By Evelyn Gray
Final Arguments Presented in Harvard Affirmative Action Case
By EVELYN GRAY
The final briefs have been submitted in a Boston courthouse by both sides of Harvard’s well-publicized legal battle over a 2014 lawsuit regarding discrimination in admissions against Asian Americans. The case is now in the hands of U.S. District Judge Allison D. Burroughs, although the ruling it is expected to be appealed regardless of its resolution and eventually reach the Supreme Court.

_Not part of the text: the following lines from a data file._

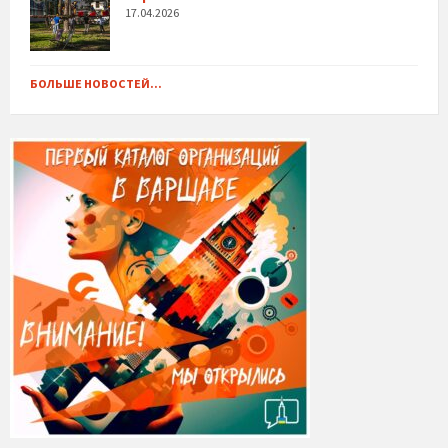
17.04.2026
БОЛЬШЕ НОВОСТЕЙ...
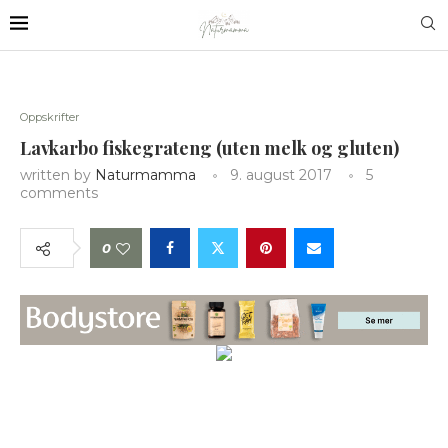
Oppskrifter
Lavkarbo fiskegrateng (uten melk og gluten)
written by
Naturmamma
9. august 2017
5
comments
0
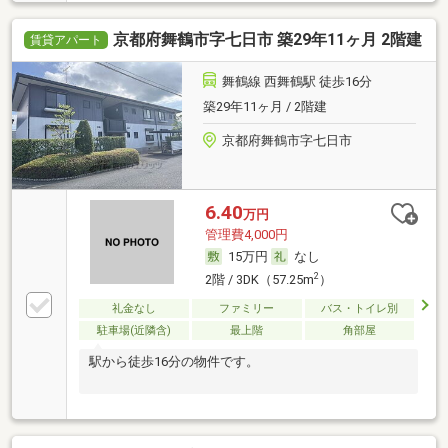
京都府舞鶴市字七日市 築29年11ヶ月 2階建
賃貸アパート
舞鶴線 西舞鶴駅 徒歩16分
築29年11ヶ月 / 2階建
京都府舞鶴市字七日市
6.40
万円
管理費4,000円
15万円
なし
2
2階 / 3DK（57.25m
）
礼金なし
ファミリー
バス・トイレ別
駐車場(近隣含)
最上階
角部屋
駅から徒歩16分の物件です。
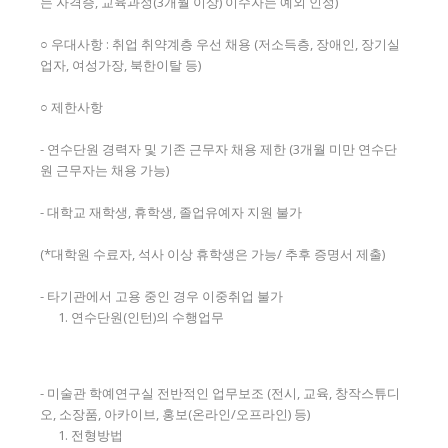
는 자격증, 교육과정(3개월 이상) 이수자는 예외 인정)
○ 우대사항 : 취업 취약계층 우선 채용 (저소득층, 장애인, 장기실
업자, 여성가장, 북한이탈 등)
○ 제한사항
- 연수단원 경력자 및 기존 근무자 채용 제한 (3개월 미만 연수단
원 근무자는 채용 가능)
- 대학교 재학생, 휴학생, 졸업유예자 지원 불가
(*대학원 수료자, 석사 이상 휴학생은 가능/ 추후 증명서 제출)
- 타기관에서 고용 중인 경우 이중취업 불가
연수단원(인턴)의 수행업무
- 미술관 학예연구실 전반적인 업무보조 (전시, 교육, 창작스튜디
오, 소장품, 아카이브, 홍보(온라인/오프라인) 등)
전형방법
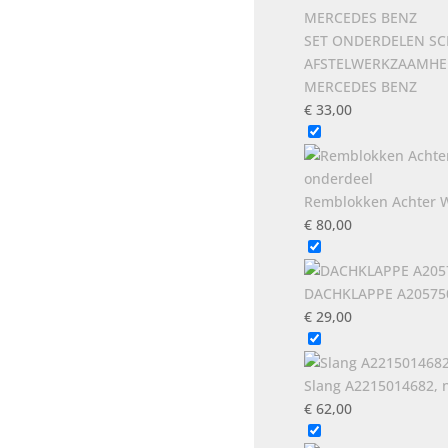
BENZ
aantal
SET ONDERDELEN SC
AFSTELWERKZAAMHEDE
MERCEDES BENZ
€
33,00
Remblokken Achter W
€
80,00
DACHKLAPPE A205750
€
29,00
Slang A2215014682, 
€
62,00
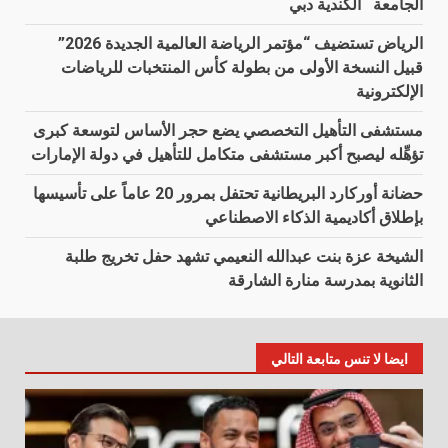
الجامعة الكندية دبي
الرياض تستضيف “مؤتمر الرياضة العالمية الجديدة 2026”
قبيل النسخة الأولى من بطولة كأس المنتخبات للرياضات
الإلكترونية
مستشفى التأهيل التخصصي يضع حجر الأساس لتوسعة كبرى
تؤهِّله ليصبح أكبر مستشفى متكامل للتأهيل في دولة الإمارات
حضانة أوركارد البريطانية تحتفل بمرور 20 عاماً على تأسيسها
بإطلاق أكاديمية الذكاء الاصطناعي
الشيخة عزة بنت عبدالله النعيمي تشهد حفل تخريج طلبة
الثانوية بمدرسة منارة الشارقة
ايضا لا تنس متابعة التالي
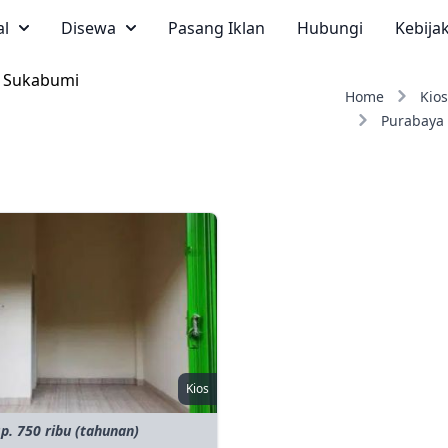
al
Disewa
Pasang Iklan
Hubungi
Kebija
n Sukabumi
Home
Kios
Purabaya
Kios
p. 750 ribu (tahunan)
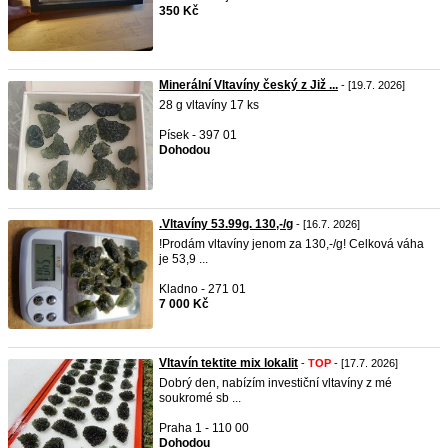
350 Kč
Minerální Vltavíny český z Již ...
- [19.7. 2026]
28 g vltavíny 17 ks
Písek - 397 01
Dohodou
.Vltavíny 53.99g. 130,-/g
- [16.7. 2026]
!Prodám vltavíny jenom za 130,-/g! Celková váha
je 53,9 ...
Kladno - 271 01
7 000 Kč
Vltavín tektite mix lokalit
-
TOP
- [17.7. 2026]
Dobrý den, nabízím investiční vltavíny z mé
soukromé sb ...
Praha 1 - 110 00
Dohodou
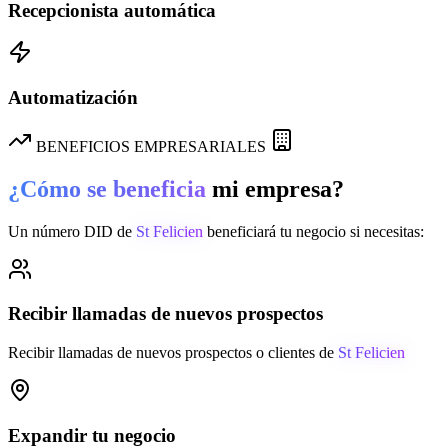
Recepcionista automática
Automatización
BENEFICIOS EMPRESARIALES
¿Cómo se beneficia
mi empresa?
Un número DID de
St Felicien
beneficiará tu negocio si necesitas:
Recibir llamadas de nuevos prospectos
Recibir llamadas de nuevos prospectos o clientes de
St Felicien
Expandir tu negocio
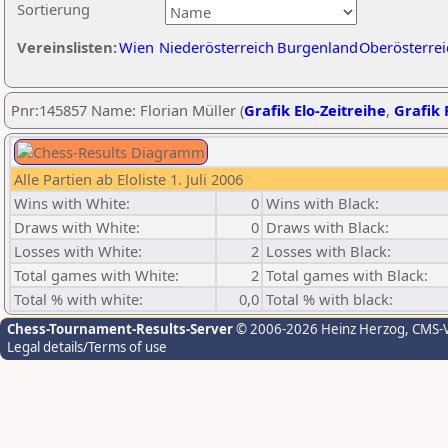
Sortierung
Vereinslisten:
Wien
Niederösterreich
Burgenland
Oberösterrei
Pnr:145857 Name: Florian Müller (
Grafik Elo-Zeitreihe
,
Grafik 
Alle Partien ab Eloliste 1. Juli 2006
Wins with White:
0
Wins with Black:
Draws with White:
0
Draws with Black:
Losses with White:
2
Losses with Black:
Total games with White:
2
Total games with Black:
Total % with white:
0,0
Total % with black:
Chess-Tournament-Results-Server
© 2006-2026 Heinz Herzog
, CMS-
Legal details/Terms of use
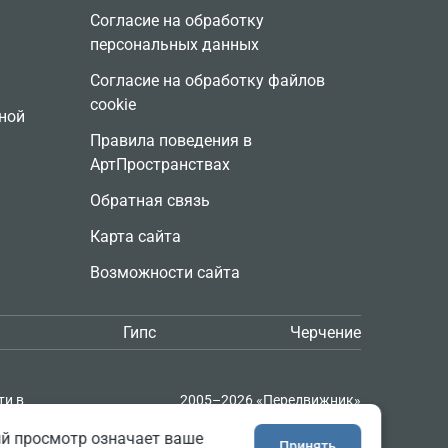
Согласие на обработку
персональных данных
Согласие на обработку файлов
cookie
ной
Правила поведения в
АртПространствах
Обратная связь
Карта сайта
Возможности сайта
Гипс
Черчение
ти в
2005–2026 «Передвижник»
и
Сайт сделан в
Progressive Media
ий просмотр означает ваше
Принять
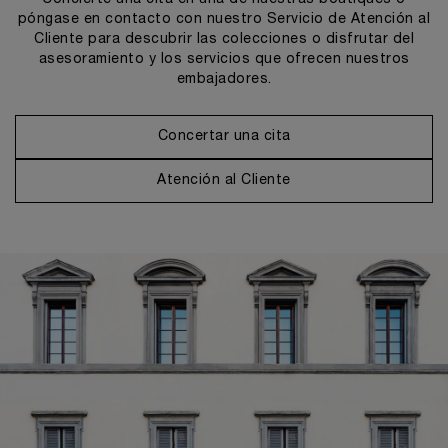
póngase en contacto con nuestro Servicio de Atención al
Cliente para descubrir las colecciones o disfrutar del
asesoramiento y los servicios que ofrecen nuestros
embajadores.
Concertar una cita
Atención al Cliente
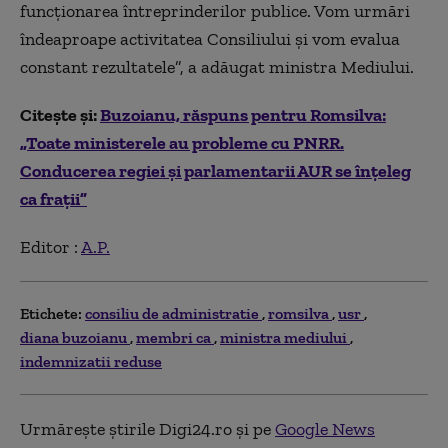
funcționarea întreprinderilor publice. Vom urmări
îndeaproape activitatea Consiliului și vom evalua
constant rezultatele”, a adăugat ministra Mediului.
Citește și:
Buzoianu, răspuns pentru Romsilva:
„Toate ministerele au probleme cu PNRR.
Conducerea regiei și parlamentarii AUR se înțeleg
ca frații”
Editor :
A.P.
Etichete:
consiliu de administratie
romsilva
usr
diana buzoianu
membri ca
ministra mediului
indemnizatii reduse
Urmărește știrile Digi24.ro și pe
Google News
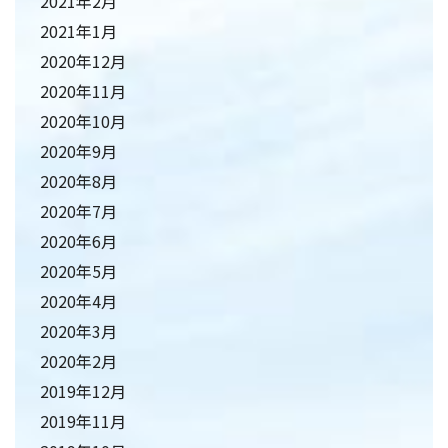
2021年2月
2021年1月
2020年12月
2020年11月
2020年10月
2020年9月
2020年8月
2020年7月
2020年6月
2020年5月
2020年4月
2020年3月
2020年2月
2019年12月
2019年11月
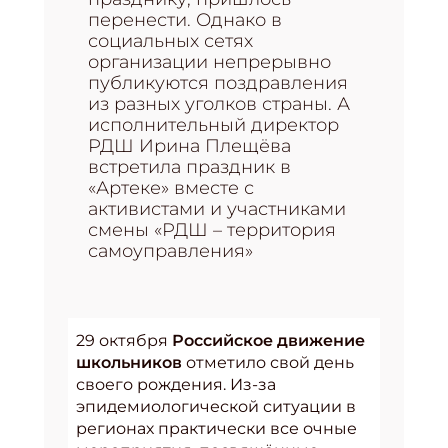
перенести. Однако в
социальных сетях
организации непрерывно
публикуются поздравления
из разных уголков страны. А
исполнительный директор
РДШ Ирина Плещёва
встретила праздник в
«Артеке» вместе с
активистами и участниками
смены «РДШ – территория
самоуправления»
29 октября
Российское движение
школьников
отметило свой день
своего рождения. Из-за
эпидемиологической ситуации в
регионах практически все очные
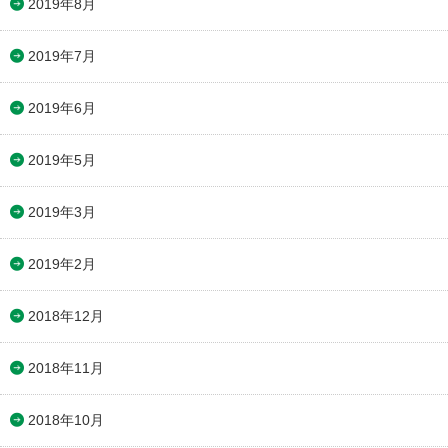
2019年8月
2019年7月
2019年6月
2019年5月
2019年3月
2019年2月
2018年12月
2018年11月
2018年10月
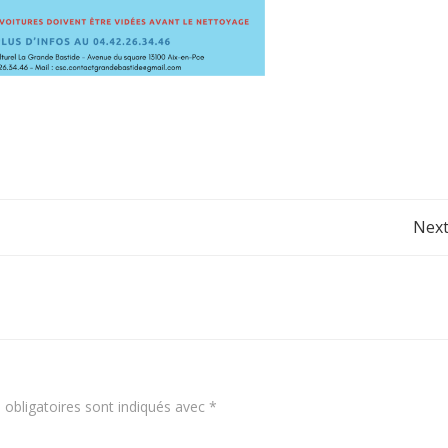
Post
Next
navigation
obligatoires sont indiqués avec
*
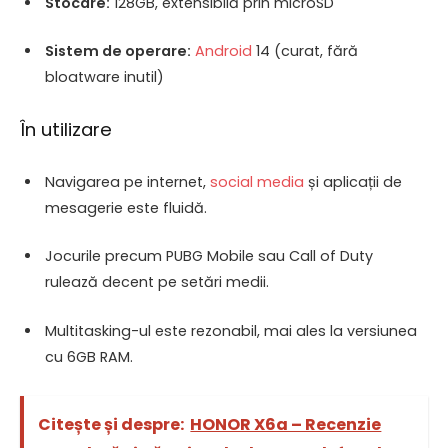
Stocare:
128GB, extensibilă prin microSD
Sistem de operare:
Android
14 (curat, fără
bloatware inutil)
În utilizare
Navigarea pe internet,
social media
și aplicații de
mesagerie este fluidă.
Jocurile precum PUBG Mobile sau Call of Duty
rulează decent pe setări medii.
Multitasking-ul este rezonabil, mai ales la versiunea
cu 6GB RAM.
Citește și despre:
HONOR X6a – Recenzie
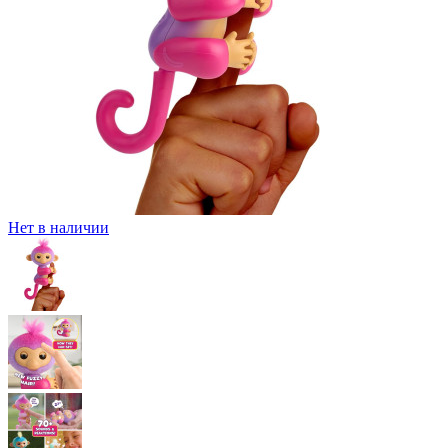
Нет в наличии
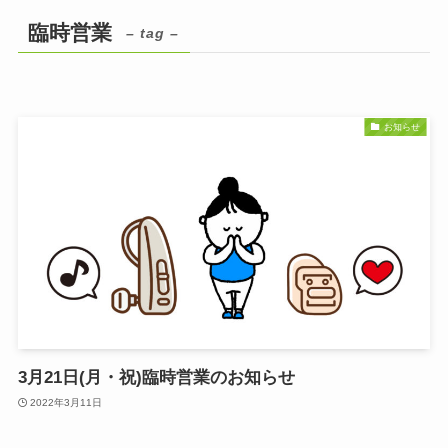
臨時営業
– tag –
お知らせ
3月21日(月・祝)臨時営業のお知らせ
2022年3月11日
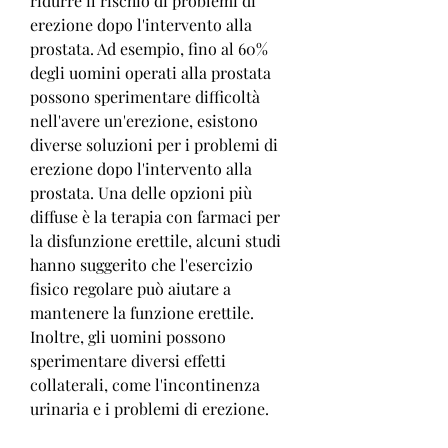
ridurre il rischio di problemi di 
erezione dopo l'intervento alla 
prostata. Ad esempio, fino al 60% 
degli uomini operati alla prostata 
possono sperimentare difficoltà 
nell'avere un'erezione, esistono 
diverse soluzioni per i problemi di 
erezione dopo l'intervento alla 
prostata. Una delle opzioni più 
diffuse è la terapia con farmaci per 
la disfunzione erettile, alcuni studi 
hanno suggerito che l'esercizio 
fisico regolare può aiutare a 
mantenere la funzione erettile. 
Inoltre, gli uomini possono 
sperimentare diversi effetti 
collaterali, come l'incontinenza 
urinaria e i problemi di erezione.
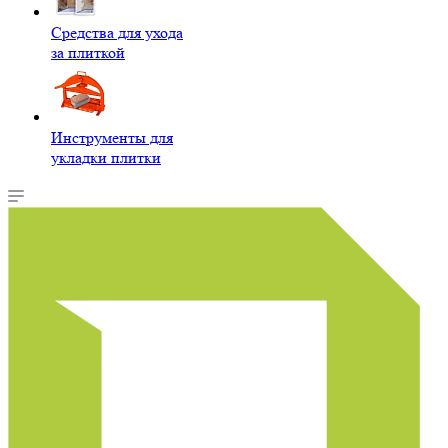
Средства для ухода
за плиткой
Инструменты для
укладки плитки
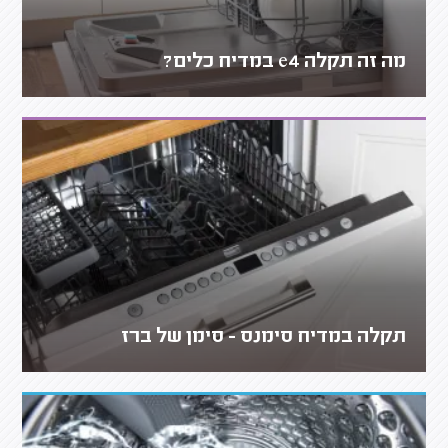
מה זה תקלה e4 במדיח כלים?
תקלה במדיח סימנס - סימן של ברז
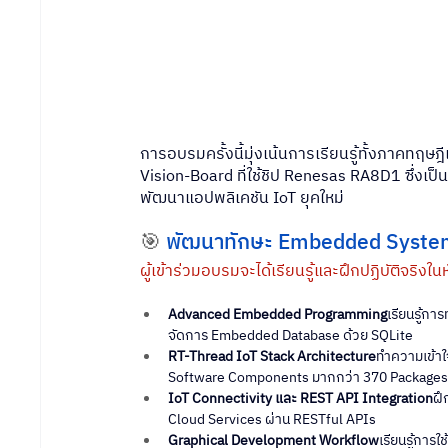
การอบรมครั้งนี้มุ่งเน้นการเรียนรู้ทั้งภาคทฤ
Vision-Board ที่ใช้ชิป Renesas RA8D1 ซึ่งเป
พัฒนาแอปพลิเคชัน IoT ยุคใหม่
🎯 
พัฒนาทักษะ Embedded Syste
ผู้เข้าร่วมอบรมจะได้เรียนรู้และฝึกปฏิบัติจริงใน
Advanced Embedded Programming
เรียนรู้ก
จัดการ Embedded Database ด้วย SQLite
RT-Thread IoT Stack Architecture
ทำความเข้า
Software Components มากกว่า 370 Package
IoT Connectivity และ REST API Integration
ฝึ
Cloud Services ผ่าน RESTful APIs
Graphical Development Workflow
เรียนรู้การ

In their final arguments, Harvard focused on pointing out that the Students for Fair Admissions group behind the lawsuit has failed to point out a single student as being clearly discriminated against. In previous Affirmative Action cases that have come before the Supreme Court, there has been an individual who has stepped forward to say that they were wrongfully rejected from an institution, so that has become an important part of the legal precedent for this kind of case. Students for Fair Admissions argues that “personal scores” are used as a part of the admissions process in order to systematically discriminate against Asian American applicants, who are generally scored lower than other demographics in this category.
Given the current makeup of the Supreme Court, since the retirement of Justice Kennedy, there is not currently a majority of Justices with a record of voting in favor of affirmative action in major cases. This case has the potential to change college admissions as we know it, but it looks like the answer won’t be determined here in Boston. Judge Burroughs is expected to take some time to release her decision, but it likely that this case will still be in the news on and off campus in the coming months and even years.